Travail à faire:
A - Répondez aux questions suivantes à partir de l'extrait sur l'insécurité.
(i) De quel pourcentage la petite délinquance a-t-elle augmenté en quarante ans ?
(ii) À Paris, de combien les vols avec violences ont-ils progressé depuis janvier ?
(iii) Selon l'enquête de l'Institut des hautes études de la sécurité intérieure, à combien de crimes et délits réellement commis correspondraient les sept millions de faits enregistrés par la police en 1997 et 1998 ?
B - Recopiez fidèlement le passage de l'extrait sur l'insécurité qui commence aux mots « Et ils ont bien » et s'arrête après les mots « de ces violences. ».
C - Poursuivez le débat sur l'insécurité à la suite de sa dernière phrase.

Texte proposé:
* * * * * * * * *

Mais, on est loin, bien loin même, d'un droit acquis. Vous-même, monsieur le ministre, admettiez, lors du colloque de Villepinte, que « l'insécurité n'est pas un fantasme ». C'est même, avec le chômage, l'une des préoccupations majeures des Français.
Et ils ont bien raison, nos concitoyens, eux qui la ressentent quotidiennement ! Malgré toutes les astucieuses présentations, les statistiques officielles ne parviennent plus à cacher une aggravation continue.
Depuis 1950, les actes de violence constatés ont crû de 500 %. La petite délinquance a augmenté de 1 400 % en quarante ans. En 1998, ont été enregistrés 3 565 525 crimes et délits, soit une augmentation de 2,06 % par rapport à l'année précédente.
A Paris, la progression est encore plus alarmante. Pour les six premiers mois de cette année, la hausse atteint 3,9 %. Depuis janvier, les vols avec violences - téléphones portables et sacs arrachés - ont augmenté de 40 %. Et les mineurs sont, à plus de 50 %, les auteurs de ces violences.
Cela ne fait qu'illustrer l'augmentation très préoccupante de la délinquance des mineurs - 11,23 % en 1998, des mineurs étant de plus en plus jeunes, de plus en plus violents et, parmi eux, de plus en plus nombreuses sont les filles.
Cependant, ces chiffres - chocs traduisent-ils la réalité de l'insécurité dans notre pays ? On pouvait le croire jusqu'à ce qu'une enquête récente de l'Institut des hautes études de la sécurité intérieure démontre que les sept millions de faits enregistrés par la police au cours des années 1997 et 1998 représenteraient, en réalité, seize millions de crimes et délits qui auraient été commis en France. Ainsi, le nombre réel de crimes et délits serait deux fois et demie plus important que ne l'indiquent les statistiques.
M. Jean-Pierre Chevènement, ministre de l'intérieur. C'est faux !
M. Bernard Plasait. Surtout, l'augmentation de la délinquance violente, la plus sensible, la plus dure au plus faible est réellement vertigineuse.

* * * * * * * * *

Lignes:
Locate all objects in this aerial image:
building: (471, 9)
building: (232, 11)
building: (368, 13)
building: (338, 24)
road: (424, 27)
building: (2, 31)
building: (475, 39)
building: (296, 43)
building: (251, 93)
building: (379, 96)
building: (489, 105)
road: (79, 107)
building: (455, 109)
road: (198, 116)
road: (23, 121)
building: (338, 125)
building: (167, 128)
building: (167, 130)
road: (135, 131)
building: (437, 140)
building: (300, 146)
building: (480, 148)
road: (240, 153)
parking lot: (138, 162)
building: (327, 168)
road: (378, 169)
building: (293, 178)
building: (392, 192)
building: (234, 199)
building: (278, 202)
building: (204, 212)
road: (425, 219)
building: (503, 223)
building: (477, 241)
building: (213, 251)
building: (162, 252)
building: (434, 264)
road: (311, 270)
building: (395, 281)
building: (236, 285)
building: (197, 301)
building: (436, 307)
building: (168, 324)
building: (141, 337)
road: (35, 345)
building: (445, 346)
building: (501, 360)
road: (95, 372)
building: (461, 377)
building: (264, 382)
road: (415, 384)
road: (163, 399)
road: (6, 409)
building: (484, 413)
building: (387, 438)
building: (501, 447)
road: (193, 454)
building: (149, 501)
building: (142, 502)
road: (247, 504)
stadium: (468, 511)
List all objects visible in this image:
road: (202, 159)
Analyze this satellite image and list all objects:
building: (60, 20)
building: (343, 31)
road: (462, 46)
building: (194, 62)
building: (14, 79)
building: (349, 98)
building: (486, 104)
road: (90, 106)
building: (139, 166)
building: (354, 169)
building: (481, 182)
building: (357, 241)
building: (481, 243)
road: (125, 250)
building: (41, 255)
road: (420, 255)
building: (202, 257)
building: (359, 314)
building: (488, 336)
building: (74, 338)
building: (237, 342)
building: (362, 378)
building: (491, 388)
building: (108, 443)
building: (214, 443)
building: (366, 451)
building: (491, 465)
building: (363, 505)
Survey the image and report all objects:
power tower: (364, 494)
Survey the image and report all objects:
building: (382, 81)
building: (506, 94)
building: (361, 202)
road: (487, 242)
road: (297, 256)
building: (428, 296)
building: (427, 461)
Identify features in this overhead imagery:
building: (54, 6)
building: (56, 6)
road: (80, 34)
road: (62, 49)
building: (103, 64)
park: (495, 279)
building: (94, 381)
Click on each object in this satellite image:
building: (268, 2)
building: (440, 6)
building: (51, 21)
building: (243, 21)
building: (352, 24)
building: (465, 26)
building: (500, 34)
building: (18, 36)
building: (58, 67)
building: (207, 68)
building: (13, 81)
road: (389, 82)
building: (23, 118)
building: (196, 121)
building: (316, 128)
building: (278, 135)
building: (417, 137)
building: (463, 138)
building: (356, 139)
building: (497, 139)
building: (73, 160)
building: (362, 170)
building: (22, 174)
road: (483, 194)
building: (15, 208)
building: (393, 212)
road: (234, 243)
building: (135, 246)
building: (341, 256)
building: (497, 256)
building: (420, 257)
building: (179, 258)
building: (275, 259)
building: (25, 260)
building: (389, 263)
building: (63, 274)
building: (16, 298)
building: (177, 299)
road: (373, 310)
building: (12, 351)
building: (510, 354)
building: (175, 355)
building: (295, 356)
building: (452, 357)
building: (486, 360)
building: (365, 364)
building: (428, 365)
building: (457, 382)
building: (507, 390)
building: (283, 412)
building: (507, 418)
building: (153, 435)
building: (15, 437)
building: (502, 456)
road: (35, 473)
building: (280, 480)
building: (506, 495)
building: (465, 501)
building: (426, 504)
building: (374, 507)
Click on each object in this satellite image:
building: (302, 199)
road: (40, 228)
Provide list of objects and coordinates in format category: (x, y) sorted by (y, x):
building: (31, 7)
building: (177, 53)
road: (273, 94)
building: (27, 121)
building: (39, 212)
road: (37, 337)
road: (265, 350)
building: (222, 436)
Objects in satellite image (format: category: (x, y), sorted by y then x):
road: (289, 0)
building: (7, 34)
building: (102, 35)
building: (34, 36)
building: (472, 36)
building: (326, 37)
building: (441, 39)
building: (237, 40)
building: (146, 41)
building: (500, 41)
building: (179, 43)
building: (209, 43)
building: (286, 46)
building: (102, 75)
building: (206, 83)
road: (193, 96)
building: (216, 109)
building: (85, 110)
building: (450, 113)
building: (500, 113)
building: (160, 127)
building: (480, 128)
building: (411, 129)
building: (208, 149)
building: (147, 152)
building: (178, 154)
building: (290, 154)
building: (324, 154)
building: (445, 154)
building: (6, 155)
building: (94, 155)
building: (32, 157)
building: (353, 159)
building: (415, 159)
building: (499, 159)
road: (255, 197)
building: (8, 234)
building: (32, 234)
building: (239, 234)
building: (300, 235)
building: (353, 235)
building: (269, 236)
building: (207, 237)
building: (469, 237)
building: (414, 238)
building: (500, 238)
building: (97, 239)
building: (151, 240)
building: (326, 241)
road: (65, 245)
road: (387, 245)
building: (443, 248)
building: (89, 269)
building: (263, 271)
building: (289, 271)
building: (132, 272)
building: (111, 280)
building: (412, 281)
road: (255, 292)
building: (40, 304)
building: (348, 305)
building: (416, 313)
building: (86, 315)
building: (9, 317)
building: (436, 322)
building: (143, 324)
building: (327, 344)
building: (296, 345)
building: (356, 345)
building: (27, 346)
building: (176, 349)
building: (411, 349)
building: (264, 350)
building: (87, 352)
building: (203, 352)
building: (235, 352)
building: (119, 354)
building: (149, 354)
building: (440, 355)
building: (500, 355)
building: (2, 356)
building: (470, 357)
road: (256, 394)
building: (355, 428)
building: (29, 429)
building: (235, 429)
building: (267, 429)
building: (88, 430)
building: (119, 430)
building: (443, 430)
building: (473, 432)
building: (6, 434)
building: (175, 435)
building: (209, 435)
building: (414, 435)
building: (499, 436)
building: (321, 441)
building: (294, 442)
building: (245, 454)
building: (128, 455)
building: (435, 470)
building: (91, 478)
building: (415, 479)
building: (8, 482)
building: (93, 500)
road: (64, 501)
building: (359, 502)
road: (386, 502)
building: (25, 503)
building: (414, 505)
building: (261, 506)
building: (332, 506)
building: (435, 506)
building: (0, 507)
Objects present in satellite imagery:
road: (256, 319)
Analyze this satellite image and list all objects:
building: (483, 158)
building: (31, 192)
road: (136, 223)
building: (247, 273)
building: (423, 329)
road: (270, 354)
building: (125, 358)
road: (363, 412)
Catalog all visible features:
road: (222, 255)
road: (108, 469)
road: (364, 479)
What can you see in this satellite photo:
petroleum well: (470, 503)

* * * * * * * * *

Réponses fournies:
A -
(i) De 1 400 %.
(ii) De 40 %.
(iii) À seize millions de crimes et délits.

B -
Et ils ont bien raison, nos concitoyens, eux qui la ressentent quotidiennement ! Malgré toutes les astucieuses présentations, les statistiques officielles ne parviennent plus à cacher une aggravation continue.
Depuis 1950, les actes de violence constatés ont crû de 500 %. La petite délinquance a augmenté de 1 400 % en quarante ans. En 1998, ont été enregistrés 3 565 525 crimes et délits, soit une augmentation de 2,06 % par rapport à l'année précédente.
A Paris, la progression est encore plus alarmante. Pour les six premiers mois de cette année, la hausse atteint 3,9 %. Depuis janvier, les vols avec violences - téléphones portables et sacs arrachés - ont augmenté de 40 %. Et les mineurs sont, à plus de 50 %, les auteurs de ces violences.

C -
Monsieur le ministre, je sais votre attachement à la République contre les bien-pensants. Je voudrais vous dire le mien à la République contre les faux-semblants !
On ne peut que s'étonner devant la dissymétrie des chiffres. La criminalité a augmenté de 2,1 % l'an dernier, le nombre des personnes interpellées a diminué de 1 %. Et, naturellement, le taux d'élucidation est en chute libre ! En effet, le pourcentage des affaires résolues par les services de police par rapport aux crimes et délits enregistrés est passé de 32,5 % en 1995 à 28,7 % en 1998.
Dans ces conditions, je me pose deux questions, monsieur le ministre. D'abord, y a-t-il une réelle volonté politique de combattre efficacement l'insécurité de notre pays ? Je ne doute pas de la vôtre. Je m'interroge simplement sur celle du Gouvernement.
Ensuite, les moyens consacrés à cette politique sont-ils à la hauteur des enjeux actuels et à venir ? J'en suis témoin, l'exaspération de la population, en particulier dans le XIVe arrondissement de Paris, dont je suis élu, devient vraiment très préoccupante devant la prolifération des trafics de stupéfiants qui se font au vu et au su de tout le monde, mais en toute impunité.
A cet égard, je vous fais part de mon étonnement à la lecture des données concernant l'évolution du nombre des personnes, trafiquants et usagers, interpellées dans le cadre de la lutte contre la drogue à Paris : 5 162 sur la période de janvier à septembre 1998 ; 2 441, sur la même période, mais en 1999, soit une différence négative de 2 721. Dans le XIVe arrondissement, la chute est de 61,84 % d'une année sur l'autre et je précise que ces chiffres émanent de votre ministère.
Alors, monsieur le ministre, que faut-il en déduire ? S'agit-il d'un changement de politique en matière de stupéfiants ou bien est-ce la traduction d'une profonde démobilisation des fonctionnaires de police ?
En tout état de cause, ces chiffres appellent de sérieux éclaircissements. Et je ne peux que m'associer au souhait formulé par le rapporteur de la commission des lois, notre excellent collègue Jean-Patrick Courtois, pour que soit menée une politique déterminée de lutte contre le trafic de stupéfiants. Je sais bien, monsieur le ministre, tout l'intérêt qu'il y a à remonter la filière, de la commercialisation à la production, et de ne pas s'en tenir uniquement au petit dealer qui fait commerce dans la rue.
Pour ce qui est des moyens, j'observe que votre budget augmente de 3,02 % par rapport à l'an dernier. Avec près de 30 milliards de francs, est-il pour autant à la hauteur des besoins ?
J'en doute quand je constate que les effectifs globaux de la police stagnent. Plus grave, les départs à la retraite prévisibles ne font pas l'objet de recrutements par anticipation. Autant dire que la sécurité des Français repose chaque jour davantage sur des emplois-jeunes - ils seront 20 000, à terme - c'est-à-dire sur des jeunes inexpérimentés, peu formés et recrutés à un niveau inquiétant. A cet égard, peut-on sérieusement envisager de maintenir l'absence actuelle de condition de diplôme ?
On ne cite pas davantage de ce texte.